What about foreign policy? President Joe Biden was fond of telling allies and foes alike that his election victory showed that America was back. Yet, as of October last year, the US had no ambassador to Albania, Bangladesh, Belarus, Bolivia, Burma, Cambodia, Colombia, Dominican Republic, Germany, Lesotho, Libya, Malawi, Mauritania, Moldova, Norway, Slovenia, Spain, Sudan, Syria, and Turkey3. Why? Welcome to the sclerotic body that is the US Senate, where a single member can place a hold on a nominee for any reason.
Yet remarkably, despite this everyday dysfunction, the US economy has been the envy of the world. America still accounts for a quarter of global output, despite the rise of China and India. It is home to many of the world’s great technology companies. The productivity of its factories is legendary (at least compared to Britain’s).
If anything, as the US political system has grown more chaotic, it has pulled further away from its G7 competitors.
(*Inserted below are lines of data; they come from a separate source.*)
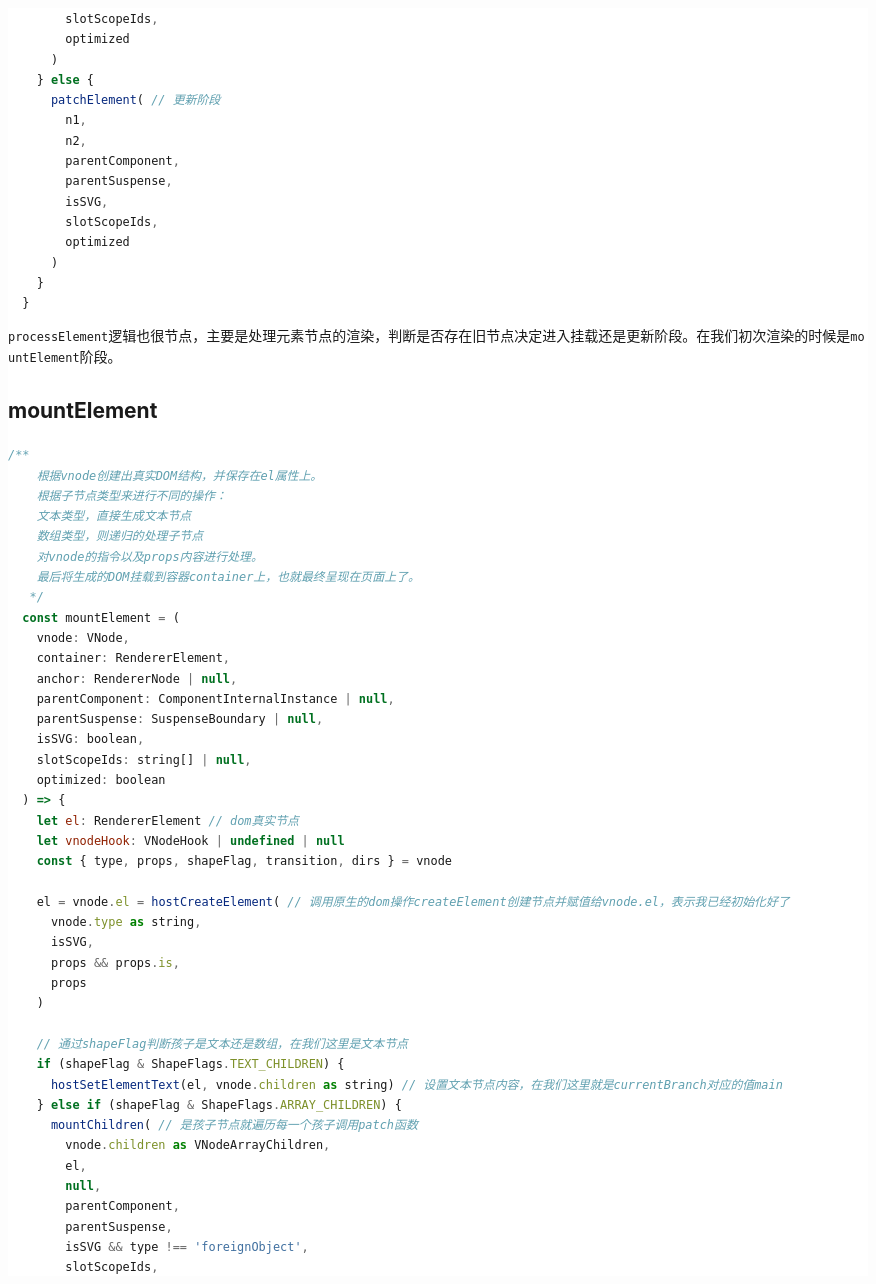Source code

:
 ```js
        slotScopeIds,
        optimized
      )
    } else {
      patchElement( // 更新阶段
        n1,
        n2,
        parentComponent,
        parentSuspense,
        isSVG,
        slotScopeIds,
        optimized
      )
    }
  }
```

`processElement`逻辑也很节点，主要是处理元素节点的渲染，判断是否存在旧节点决定进入挂载还是更新阶段。在我们初次渲染的时候是`mountElement`阶段。

## mountElement

```js
/**
    根据vnode创建出真实DOM结构，并保存在el属性上。
    根据子节点类型来进行不同的操作：
    文本类型，直接生成文本节点
    数组类型，则递归的处理子节点
    对vnode的指令以及props内容进行处理。
    最后将生成的DOM挂载到容器container上，也就最终呈现在页面上了。
   */
  const mountElement = (
    vnode: VNode,
    container: RendererElement,
    anchor: RendererNode | null,
    parentComponent: ComponentInternalInstance | null,
    parentSuspense: SuspenseBoundary | null,
    isSVG: boolean,
    slotScopeIds: string[] | null,
    optimized: boolean
  ) => {
    let el: RendererElement // dom真实节点
    let vnodeHook: VNodeHook | undefined | null
    const { type, props, shapeFlag, transition, dirs } = vnode

    el = vnode.el = hostCreateElement( // 调用原生的dom操作createElement创建节点并赋值给vnode.el，表示我已经初始化好了
      vnode.type as string,
      isSVG,
      props && props.is,
      props
    )

    // 通过shapeFlag判断孩子是文本还是数组，在我们这里是文本节点
    if (shapeFlag & ShapeFlags.TEXT_CHILDREN) {
      hostSetElementText(el, vnode.children as string) // 设置文本节点内容，在我们这里就是currentBranch对应的值main
    } else if (shapeFlag & ShapeFlags.ARRAY_CHILDREN) {
      mountChildren( // 是孩子节点就遍历每一个孩子调用patch函数
        vnode.children as VNodeArrayChildren,
        el,
        null,
        parentComponent,
        parentSuspense,
        isSVG && type !== 'foreignObject',
        slotScopeIds,
```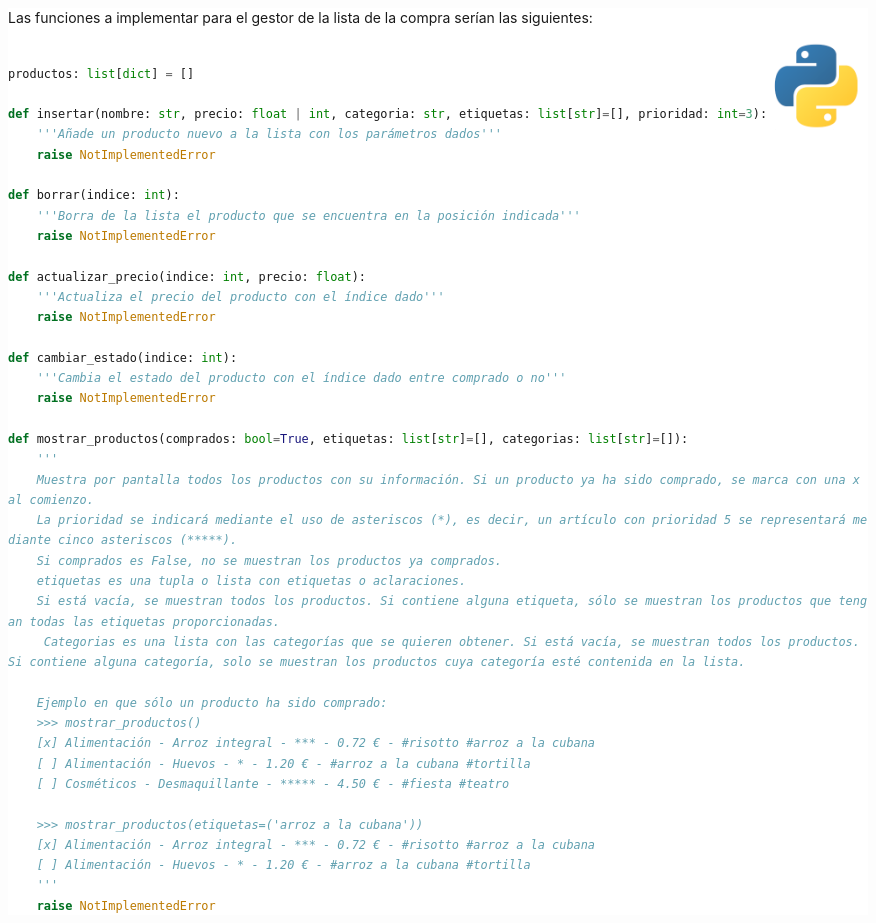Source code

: Las funciones a implementar para el gestor de la lista de la compra serían las siguientes:

<img src="./img/python.png" align=right width=100px>

```python

productos: list[dict] = []

def insertar(nombre: str, precio: float | int, categoria: str, etiquetas: list[str]=[], prioridad: int=3):
    '''Añade un producto nuevo a la lista con los parámetros dados'''
    raise NotImplementedError

def borrar(indice: int):
    '''Borra de la lista el producto que se encuentra en la posición indicada'''
    raise NotImplementedError

def actualizar_precio(indice: int, precio: float):
    '''Actualiza el precio del producto con el índice dado'''
    raise NotImplementedError

def cambiar_estado(indice: int):
    '''Cambia el estado del producto con el índice dado entre comprado o no'''
    raise NotImplementedError

def mostrar_productos(comprados: bool=True, etiquetas: list[str]=[], categorias: list[str]=[]):
    '''
    Muestra por pantalla todos los productos con su información. Si un producto ya ha sido comprado, se marca con una x al comienzo.
    La prioridad se indicará mediante el uso de asteriscos (*), es decir, un artículo con prioridad 5 se representará mediante cinco asteriscos (*****).
    Si comprados es False, no se muestran los productos ya comprados.
    etiquetas es una tupla o lista con etiquetas o aclaraciones.
    Si está vacía, se muestran todos los productos. Si contiene alguna etiqueta, sólo se muestran los productos que tengan todas las etiquetas proporcionadas.
     Categorias es una lista con las categorías que se quieren obtener. Si está vacía, se muestran todos los productos. Si contiene alguna categoría, solo se muestran los productos cuya categoría esté contenida en la lista.

    Ejemplo en que sólo un producto ha sido comprado:
    >>> mostrar_productos()
    [x] Alimentación - Arroz integral - *** - 0.72 € - #risotto #arroz a la cubana
    [ ] Alimentación - Huevos - * - 1.20 € - #arroz a la cubana #tortilla 
    [ ] Cosméticos - Desmaquillante - ***** - 4.50 € - #fiesta #teatro

    >>> mostrar_productos(etiquetas=('arroz a la cubana'))
    [x] Alimentación - Arroz integral - *** - 0.72 € - #risotto #arroz a la cubana
    [ ] Alimentación - Huevos - * - 1.20 € - #arroz a la cubana #tortilla
    '''
    raise NotImplementedError
```
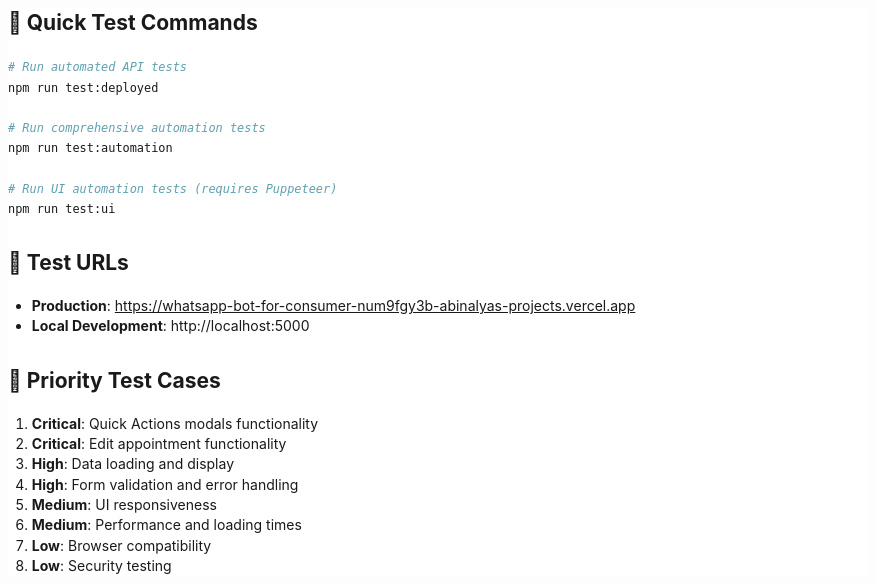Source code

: ## 🚀 Quick Test Commands

```bash
# Run automated API tests
npm run test:deployed

# Run comprehensive automation tests
npm run test:automation

# Run UI automation tests (requires Puppeteer)
npm run test:ui
```

## 📱 Test URLs

- **Production**: https://whatsapp-bot-for-consumer-num9fgy3b-abinalyas-projects.vercel.app
- **Local Development**: http://localhost:5000

## 🎯 Priority Test Cases

1. **Critical**: Quick Actions modals functionality
2. **Critical**: Edit appointment functionality
3. **High**: Data loading and display
4. **High**: Form validation and error handling
5. **Medium**: UI responsiveness
6. **Medium**: Performance and loading times
7. **Low**: Browser compatibility
8. **Low**: Security testing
Indeed, its economy has outgrown every G7 rival since the Covid-19 pandemic to a quite remarkable degree.
But this is different. Trump is different. He is not only unleashing greater dysfunction within the political system, he is governing in the way an authoritarian might. People are being wrongly sent to El Salvadorian prisons, entire departments unlawfully shuttered and students disappeared from the streets.
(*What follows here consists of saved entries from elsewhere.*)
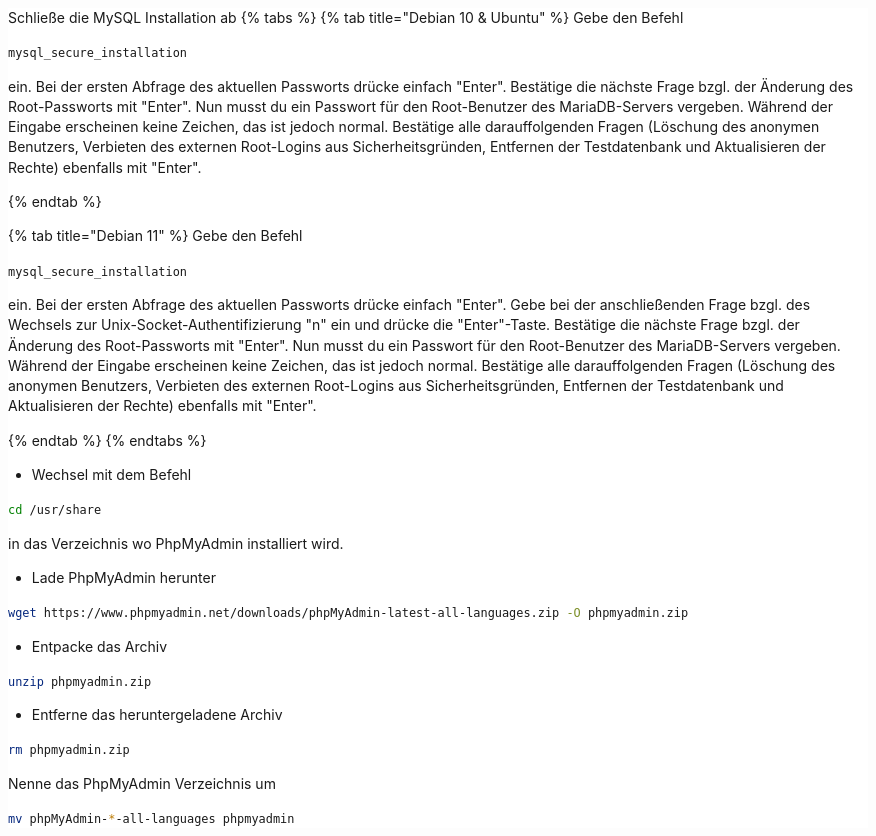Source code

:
 ```bash
```

Schließe die MySQL Installation ab
{% tabs %}
{% tab title="Debian 10 & Ubuntu" %}
Gebe den Befehl 
```bash
mysql_secure_installation
``` 
ein. Bei der ersten Abfrage des aktuellen Passworts drücke einfach "Enter". Bestätige die nächste Frage bzgl. der Änderung des Root-Passworts mit "Enter". Nun musst du ein Passwort für den Root-Benutzer des MariaDB-Servers vergeben. Während der Eingabe erscheinen keine Zeichen, das ist jedoch normal. Bestätige alle darauffolgenden Fragen (Löschung des anonymen Benutzers, Verbieten des externen Root-Logins aus Sicherheitsgründen, Entfernen der Testdatenbank und Aktualisieren der Rechte) ebenfalls mit "Enter".

{% endtab %}

{% tab title="Debian 11" %}
Gebe den Befehl 
```bash
mysql_secure_installation
```
ein. Bei der ersten Abfrage des aktuellen Passworts drücke einfach "Enter". Gebe bei der anschließenden Frage bzgl. des Wechsels zur Unix-Socket-Authentifizierung "n" ein und drücke die "Enter"-Taste. Bestätige die nächste Frage bzgl. der Änderung des Root-Passworts mit "Enter". Nun musst du ein Passwort für den Root-Benutzer des MariaDB-Servers vergeben. Während der Eingabe erscheinen keine Zeichen, das ist jedoch normal. Bestätige alle darauffolgenden Fragen (Löschung des anonymen Benutzers, Verbieten des externen Root-Logins aus Sicherheitsgründen, Entfernen der Testdatenbank und Aktualisieren der Rechte) ebenfalls mit "Enter".

{% endtab %}
{% endtabs %}

* Wechsel mit dem Befehl
```bash
cd /usr/share
```
in das Verzeichnis wo PhpMyAdmin installiert wird.

* Lade PhpMyAdmin herunter
```bash
wget https://www.phpmyadmin.net/downloads/phpMyAdmin-latest-all-languages.zip -O phpmyadmin.zip
```

* Entpacke das Archiv
```bash
unzip phpmyadmin.zip
```

* Entferne das heruntergeladene Archiv
```bash
rm phpmyadmin.zip
```

Nenne das PhpMyAdmin Verzeichnis um
```bash
mv phpMyAdmin-*-all-languages phpmyadmin
```
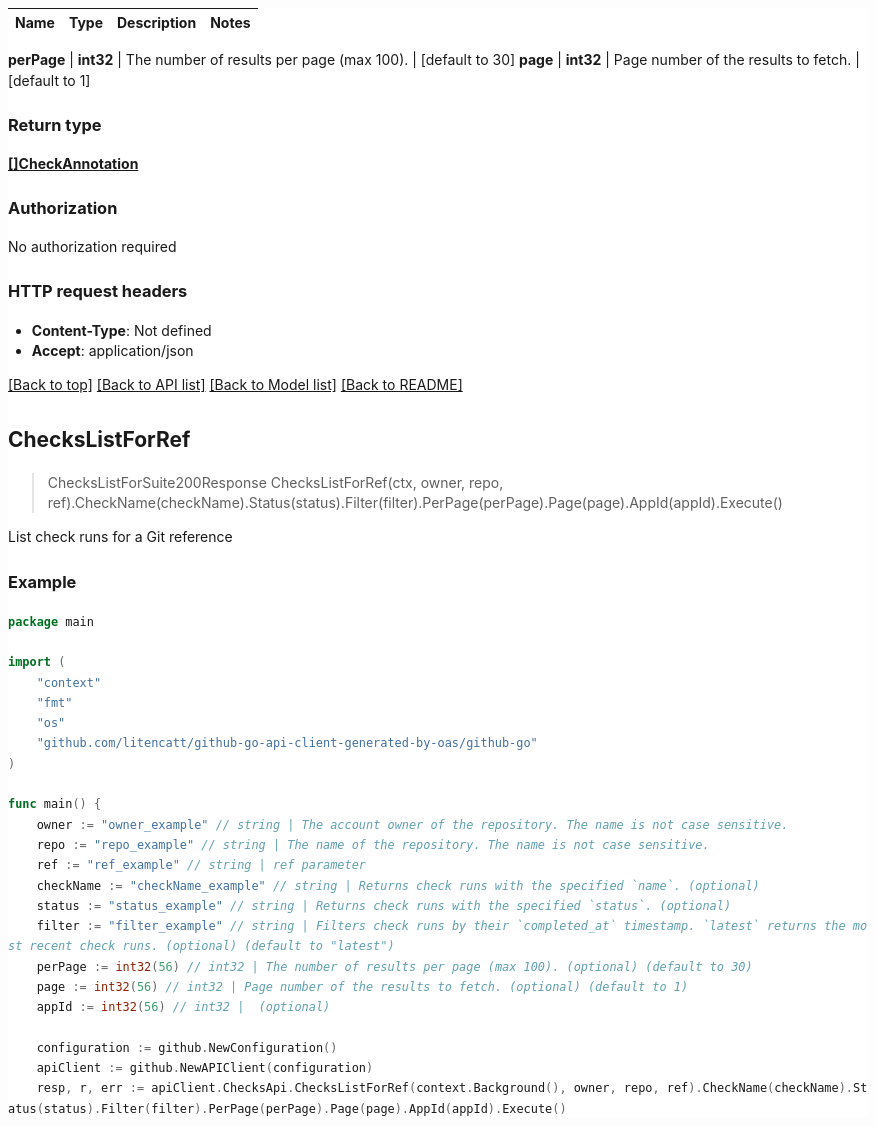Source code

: 
Name | Type | Description  | Notes
------------- | ------------- | ------------- | -------------



 **perPage** | **int32** | The number of results per page (max 100). | [default to 30]
 **page** | **int32** | Page number of the results to fetch. | [default to 1]

### Return type

[**[]CheckAnnotation**](CheckAnnotation.md)

### Authorization

No authorization required

### HTTP request headers

- **Content-Type**: Not defined
- **Accept**: application/json

[[Back to top]](#) [[Back to API list]](../README.md#documentation-for-api-endpoints)
[[Back to Model list]](../README.md#documentation-for-models)
[[Back to README]](../README.md)


## ChecksListForRef

> ChecksListForSuite200Response ChecksListForRef(ctx, owner, repo, ref).CheckName(checkName).Status(status).Filter(filter).PerPage(perPage).Page(page).AppId(appId).Execute()

List check runs for a Git reference



### Example

```go
package main

import (
    "context"
    "fmt"
    "os"
    "github.com/litencatt/github-go-api-client-generated-by-oas/github-go"
)

func main() {
    owner := "owner_example" // string | The account owner of the repository. The name is not case sensitive.
    repo := "repo_example" // string | The name of the repository. The name is not case sensitive.
    ref := "ref_example" // string | ref parameter
    checkName := "checkName_example" // string | Returns check runs with the specified `name`. (optional)
    status := "status_example" // string | Returns check runs with the specified `status`. (optional)
    filter := "filter_example" // string | Filters check runs by their `completed_at` timestamp. `latest` returns the most recent check runs. (optional) (default to "latest")
    perPage := int32(56) // int32 | The number of results per page (max 100). (optional) (default to 30)
    page := int32(56) // int32 | Page number of the results to fetch. (optional) (default to 1)
    appId := int32(56) // int32 |  (optional)

    configuration := github.NewConfiguration()
    apiClient := github.NewAPIClient(configuration)
    resp, r, err := apiClient.ChecksApi.ChecksListForRef(context.Background(), owner, repo, ref).CheckName(checkName).Status(status).Filter(filter).PerPage(perPage).Page(page).AppId(appId).Execute()
```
At the same time, thanks to his penchant for mercantilism in general and tariffs in particular, the US economy is experiencing a self-inflicted crisis. Business investment decisions have been frozen. The cost of US government borrowing has risen, and the bond markets are indicating that Treasury bills – the lifeblood of the global economy – may no longer be considered the safe asset they once were.
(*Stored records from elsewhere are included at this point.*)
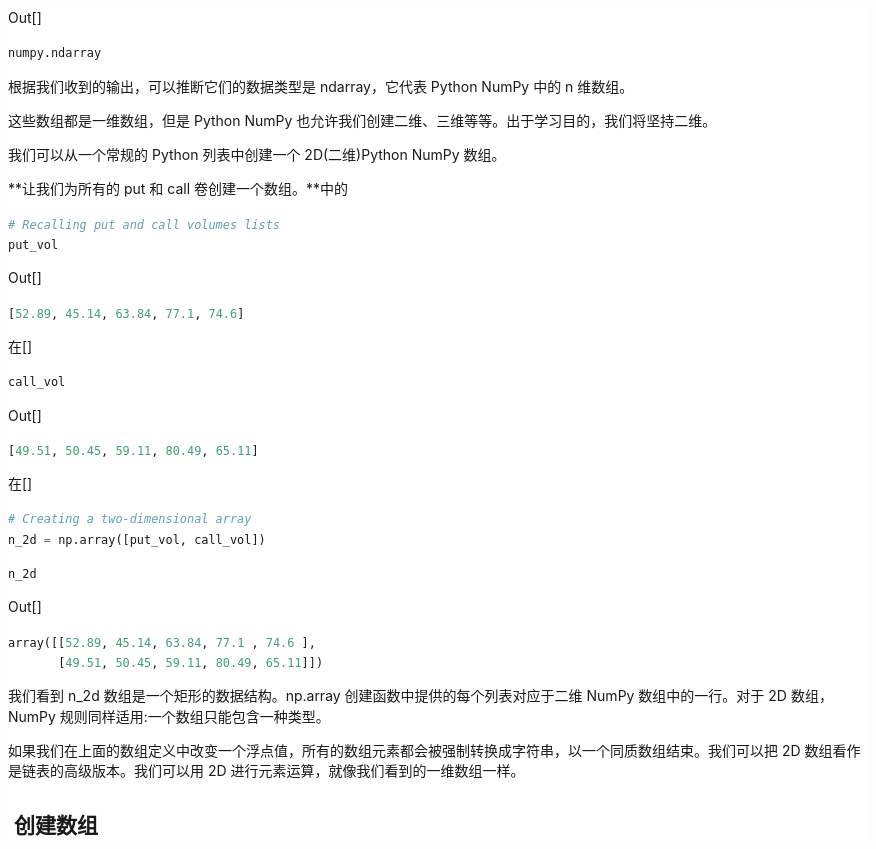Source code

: Out[]

```py
numpy.ndarray
```

根据我们收到的输出，可以推断它们的数据类型是 ndarray，它代表 Python NumPy 中的 n 维数组。

这些数组都是一维数组，但是 Python NumPy 也允许我们创建二维、三维等等。出于学习目的，我们将坚持二维。

我们可以从一个常规的 Python 列表中创建一个 2D(二维)Python NumPy 数组。

**让我们为所有的 put 和 call 卷创建一个数组。**中的

```py
# Recalling put and call volumes lists
put_vol
```

Out[]

```py
[52.89, 45.14, 63.84, 77.1, 74.6] 
```

在[]

```py
call_vol
```

Out[]

```py
[49.51, 50.45, 59.11, 80.49, 65.11]
```

在[]

```py
# Creating a two-dimensional array
n_2d = np.array([put_vol, call_vol]) 

```

```py
n_2d
```

Out[]

```py
array([[52.89, 45.14, 63.84, 77.1 , 74.6 ],
       [49.51, 50.45, 59.11, 80.49, 65.11]])
```

我们看到 n_2d 数组是一个矩形的数据结构。np.array 创建函数中提供的每个列表对应于二维 NumPy 数组中的一行。对于 2D 数组，NumPy 规则同样适用:一个数组只能包含一种类型。

如果我们在上面的数组定义中改变一个浮点值，所有的数组元素都会被强制转换成字符串，以一个同质数组结束。我们可以把 2D 数组看作是链表的高级版本。我们可以用 2D 进行元素运算，就像我们看到的一维数组一样。

## **![Anchor](img/4765334125b448ec4c4bdf8285a1da72.png "Anchor")** 创建数组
To be clear, this is not the first time that sharp levels of political polarisation have impacted the US economy. America’s recovery from the Great Recession was slowed by Republican obstructionism, which reduced the size of the fiscal stimulus and generally depressed consumer demand. Ironically, this lesson encouraged the Biden administration to pass a massive stimulus of its own, which may have contributed to inflation. But we have seen nothing like this before. The US economy may not be able to shrug this one off and motor on.
For decades, America’s economy has been a little like New York City. Chaotic, dysfunctional but the envy of the world. The Trump administration is threatening to burn it to the ground.
Proof? "The Trump administration is considering giving more support to farmers because of fears the trade war it started with China could cripple food producers, many of them in Republican states."